» TEXT SHOWN
---

The RSPP is itself responsible for a series of initiatives in the field of social responsibility, including the Global Compact. It has its own Charter of Corporate and Business Ethics, established in 2002, and a Social Charter of Russian Business, adopted at its Congress in 2004 and amended in 2008. It covers 254 businesses and NGOs, and more than 6 million workers. On 20 September 2012, in Sochi, the RSPP promulgated its Anti-Corruption Charter of Russian Business in the presence of the current prime minister Dmitry Medvedev.

Some highly influential Western companies promote corporate responsibility in Russia. For example, the Russian website of PricewaterhouseCoopers (PwC) includes glossy report on the firm’s corporate responsibility programme. It is the market leader in professional services in Russia, with eight offices and over 2,000 staff. Its client base of 2,000 companies includes: every single on of the 10 largest financial services companies and banks; nine of the 10 largest oil and gas companies; seven of the 10 largest power industry companies; six of the 10 largest retail companies; five of the six largest telecommunications companies; four of the 10 largest mining companies; and five of the 10 largest ferrous metallurgy companies. The report states that PwC is a signatory to the UN Global Compact, and in 2009 signed the RSPP’s Social Charter of Russian Business: “a set of principles for businesses to follow that are the foundations of responsible business practices”.

---

» EXTRACTED INFORMATION
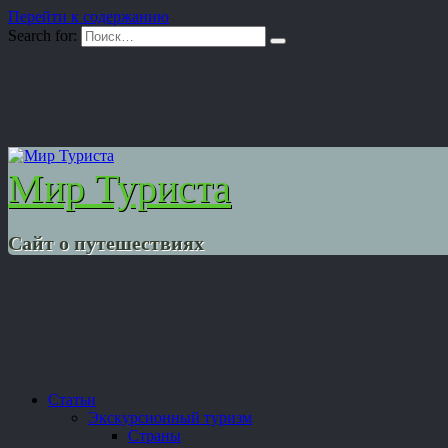
Перейти к содержанию
Search for:
Мир Туриста
Сайт о путешествиях
Статьи
Экскурсионный туризм
Страны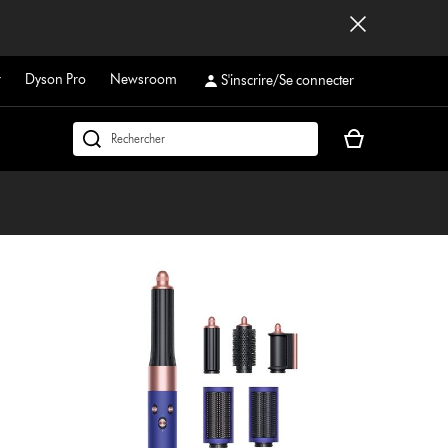
r
Dyson Pro
Newsroom
S'inscrire/Se connecter
Votre
Rechercher
panier
dyson.ch
est
vide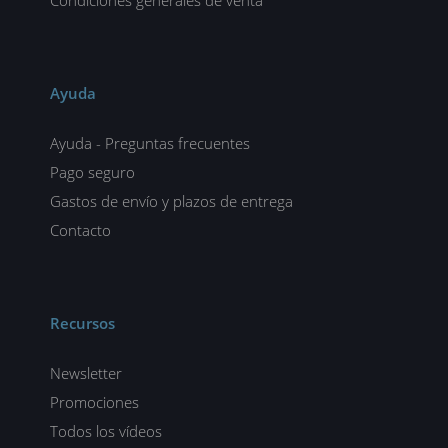
Ayuda
Ayuda - Preguntas frecuentes
Pago seguro
Gastos de envío y plazos de entrega
Contacto
Recursos
Newsletter
Promociones
Todos los vídeos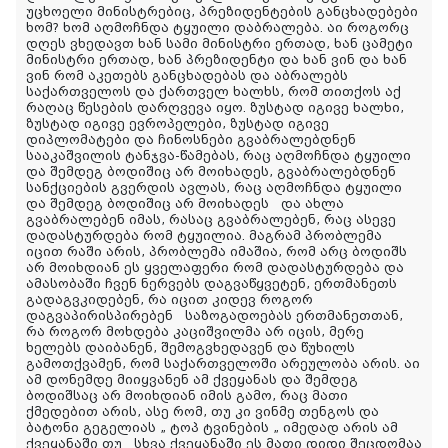
უცხოელი მინისტრებიც, პრეზიდენტების განცხადებები
ხომ? ხომ აღმოჩნდა ტყუილი დაბრალება. აი როგორც
დღეს ვხედავთ ხან სამი მინისტრი ერთად, ხან ცამეტი
მინისტრი ერთად, ხან პრეზიდენტი და ხან ვინ და ხან
ვინ რომ აკეთებს განცხადებას და აბრალებს
საქართველოს და ქართველ ხალხს, რომ თითქოს აქ
რაღაც წესების დარღვევა იყო. ზუსტად იგივე ხალხი,
ზუსტად იგივე ევროპელები, ზუსტად იგივე
დიპლომატები და ჩინოსნები გვაბრალებდნენ
სააკაშვილის ტანჯვა-წამებას, რაც აღმოჩნდა ტყუილი
და შემდეგ ბოდიშიც არ მოიხადეს, გვაბრალებდნენ
სანქციების გვერდის ავლას, რაც აღმოჩნდა ტყუილი
და შემდეგ ბოდიშიც არ მოიხადეს და ახლა
გვაბრალებენ იმას, რასაც გვაბრალებენ, რაც ასევე
დადასტურდება რომ ტყუილია. მაგრამ პრობლემა
იცით რაში არის, პრობლემა იმაშია, რომ არც ბოდიშს
არ მოიხდიან ეს ყველაფერი რომ დადასტურდება და
ამასობაში ჩვენ ნერვებს დაგვაწყვეტენ, ერთმანეთს
გადაგვკიდებენ, რა იცით კიდევ როგორ
დაგვაპირისპირებენ საზოგადოებას ერთმანეთთან,
რა როგორ მოხდება კაციშვილმა არ იცის, მერე
ხელებს დაიბანენ, შემოგვხედავენ და წუხილს
გამოთქვამენ, რომ საქართველოში არეულობა არის. აი
ამ დონემდე მიიყვანენ ამ ქვეყანას და შემდეგ
ბოდიშსაც არ მოიხდიან იმის გამო, რაც მათი
ქმედებით არის, ასე რომ, თუ კი ვინმე თენგოს და
ბატონი გეგელიას „ ტოპ ტვინების „ იმედად არის ამ
ქვეყანაში თუ სხვა ქვეყანაში ეს მათი დიდი შეცდომაა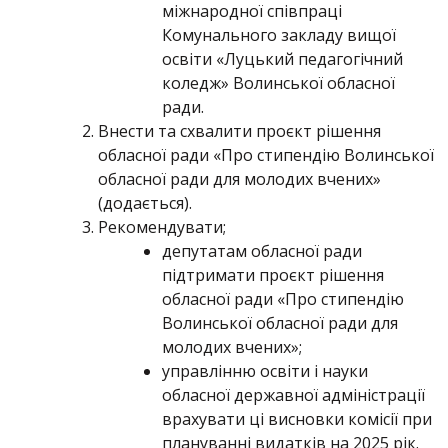
міжнародної співпраці
Комунального закладу вищої
освіти «Луцький педагогічний
коледж» Волинської обласної
ради.
Внести та схвалити проєкт рішення
обласної ради «Про стипендію Волинської
обласної ради для молодих вчених»
(додається).
Рекомендувати;
депутатам обласної ради
підтримати проєкт рішення
обласної ради «Про стипендію
Волинської обласної ради для
молодих вчених»;
управлінню освіти і науки
обласної державної адміністрації
врахувати ці висновки комісії при
плануванні видатків на 2025 рік.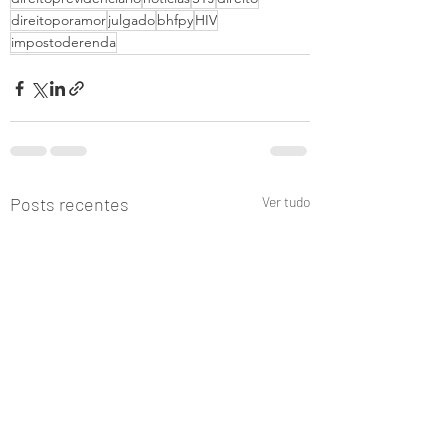
direitoporamor
julgado
bhfpy
HIV
impostoderenda
Posts recentes
Ver tudo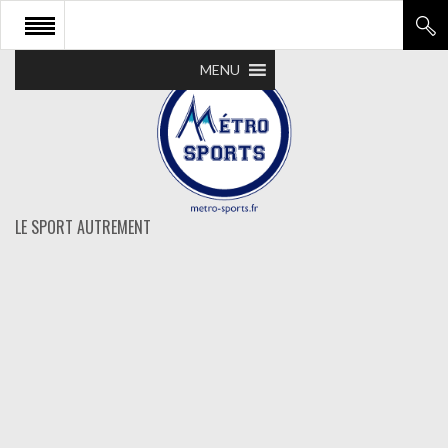
MENU
LE SPORT AUTREMENT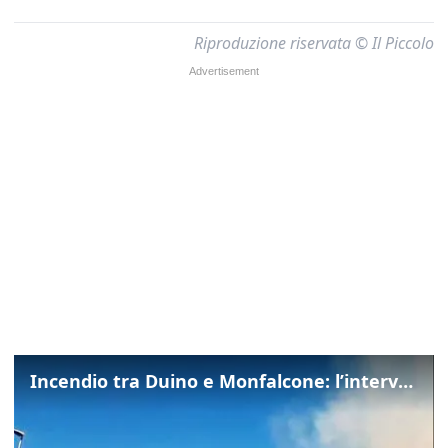
Riproduzione riservata © Il Piccolo
Incendio tra Duino e Monfalcone: l’intervento dei vigili del fuoco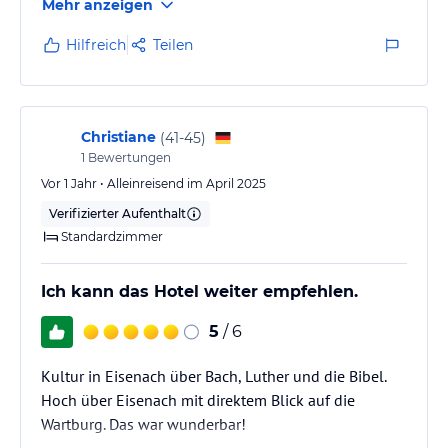
Mehr anzeigen
Hilfreich
Teilen
Christiane
(
41-45
)
1
Bewertungen
Vor 1 Jahr • Alleinreisend im April 2025
Verifizierter Aufenthalt
Standardzimmer
Ich kann das Hotel weiter empfehlen.
5
/ 6
Kultur in Eisenach über Bach, Luther und die Bibel.
Hoch über Eisenach mit direktem Blick auf die
Wartburg. Das war wunderbar!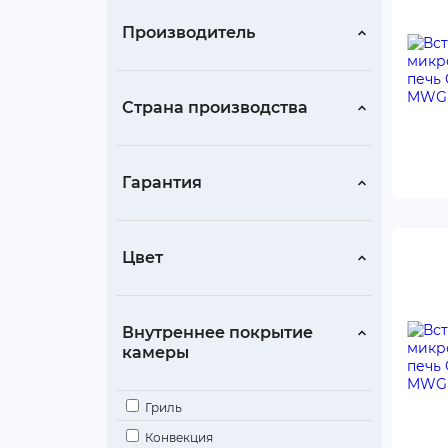
Производитель
Страна производства
Гарантия
Цвет
Внутреннее покрытие
камеры
Гриль
Конвекция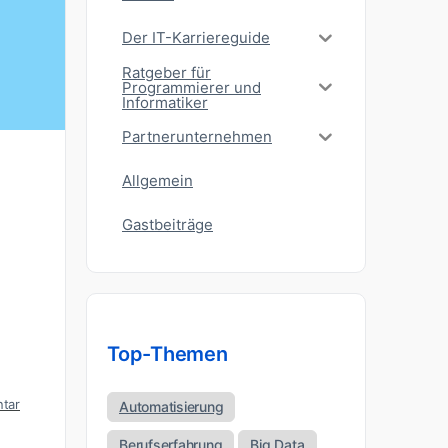
Der IT-Karriereguide
Ratgeber für
Programmierer und
Informatiker
Partnerunternehmen
Allgemein
Gastbeiträge
Top-Themen
tar
Automatisierung
Berufserfahrung
Big Data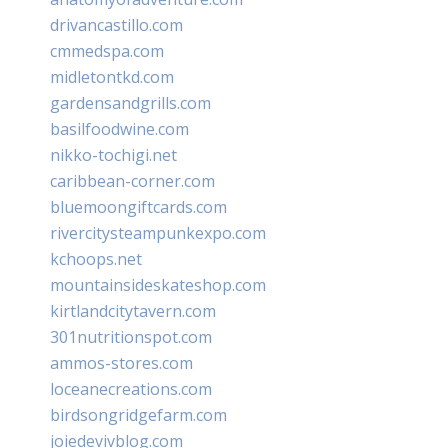
drivancastillo.com
cmmedspa.com
midletontkd.com
gardensandgrills.com
basilfoodwine.com
nikko-tochigi.net
caribbean-corner.com
bluemoongiftcards.com
rivercitysteampunkexpo.com
kchoops.net
mountainsideskateshop.com
kirtlandcitytavern.com
301nutritionspot.com
ammos-stores.com
loceanecreations.com
birdsongridgefarm.com
joiedevivblog.com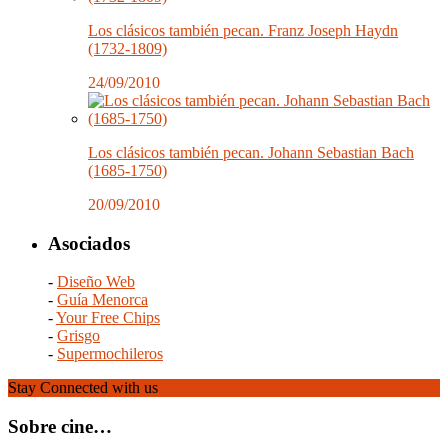
Los clásicos también pecan. Franz Joseph Haydn
(1732-1809)
24/09/2010
Los clásicos también pecan. Johann Sebastian Bach
(1685-1750)
20/09/2010
Asociados
-
Diseño Web
-
Guía Menorca
-
Your Free Chips
-
Grisgo
-
Supermochileros
Stay Connected with us
Sobre cine…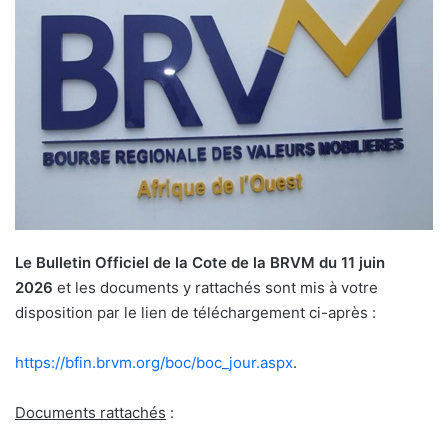
Le Bulletin Officiel de la Cote de la BRVM du 11 juin
2026
et les documents y rattachés sont mis à votre
disposition par le lien de téléchargement ci-après :
https://bfin.brvm.org/boc/boc_
jour.aspx
.
Documents rattachés
: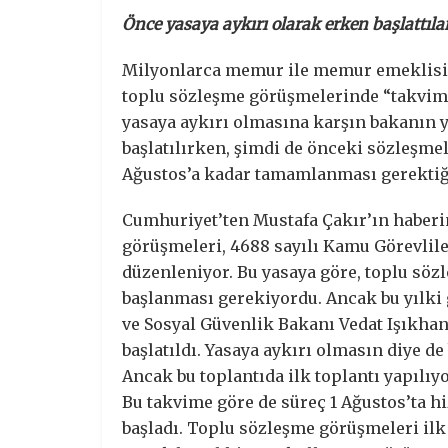
Önce yasaya aykırı olarak erken başlattıl
Milyonlarca memur ile memur emeklisin
toplu sözleşme görüşmelerinde “takvim 
yasaya aykırı olmasına karşın bakanın 
başlatılırken, şimdi de önceki sözleşme
Ağustos’a kadar tamamlanması gerektiğ
Cumhuriyet’ten Mustafa Çakır’ın haber
görüşmeleri, 4688 sayılı Kamu Görevlile
düzenleniyor. Bu yasaya göre, toplu söz
başlanması gerekiyordu. Ancak bu yılki
ve Sosyal Güvenlik Bakanı Vedat Işıkha
başlatıldı. Yasaya aykırı olmasın diye de 
Ancak bu toplantıda ilk toplantı yapılıy
Bu takvime göre de süreç 1 Ağustos’ta hi
başladı. Toplu sözleşme görüşmeleri ilk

---

» EXERCISES
1. According to the passage on corporate responsibility in Russia, when and where did the RSPP promulgate its Anti-Corruption Charter of Russian Business?
2. Which industries or sectors does the passage on corporate responsibility in Russia name in describing PwC's client base? List every one.
3. Carry on the passage on corporate responsibility in Russia from its last sentence.
The entries above come from a separate source.

» ANSWERS FOR EACH ITEM
1. On 20 September 2012, in Sochi.

2.
- Financial services and banking
- Oil and gas
- Power industry
- Retail
- Telecommunications
- Mining
- Ferrous metallurgy

3.
PwC’s competitor Ernst & Young also publishes a report on corporate responsibility. It began work in Russia in 1989 and employs 3,000 staff in eight offices. Since 2012 it has had a corporate responsibility expert panel, which brings clients together with representatives of the educational and ecological sectors.

Baker & McKenzie was the first international law firm to open an office in Moscow in 1989, and employs more than 120 qualified lawyers in Moscow and St Petersburg combined, including 27 partners. This year it was voted Law Firm of the Year in Russia. Its report, “Doing Business in Russia (2014)”, describes the country’s legal and judicial systems in detail and presents a picture of a properly and normally functioning rule of law.

Yet a different perspective comes from Medvedev’s initiative, announced on 27 April 2012: the creation of a new business ombudsman. Mr Medvedev’s last day in office as Russia’s president was 7 May 2012 (he was sworn in as prime minister the following day). 7 May also marked the introduction by Vladimir Putin (who had just been elected president, after serving as prime minister for four years) of a national business ombudsman’s office by December 2012.

On 21 June 2012, in advance of the law, Putin appointed business lobby leader Boris Titov as the Ombudsman for Entrepreneurs’ Rights. According to a BBC report published in July 2012, Mr Titov claimed that in the last 10 years Russia has imprisoned nearly 3 million entrepreneurs, many unjustly. He added, “It is hard to find another social group persecuted on such a large scale.” How has this come about?

The answer is to be found in two of the most insidious problems of doing business in Russia. These are “criminal prosecutions to order” and “criminal corporate raiding”. In short, there have been complaints for many years that private and state businesses, and powerful individuals, have been able to frame commercial rivals by paying corrupt police officers and prosecutors to plant evidence and make arrests to order. The judicial system itself has been a willing participant in such activities.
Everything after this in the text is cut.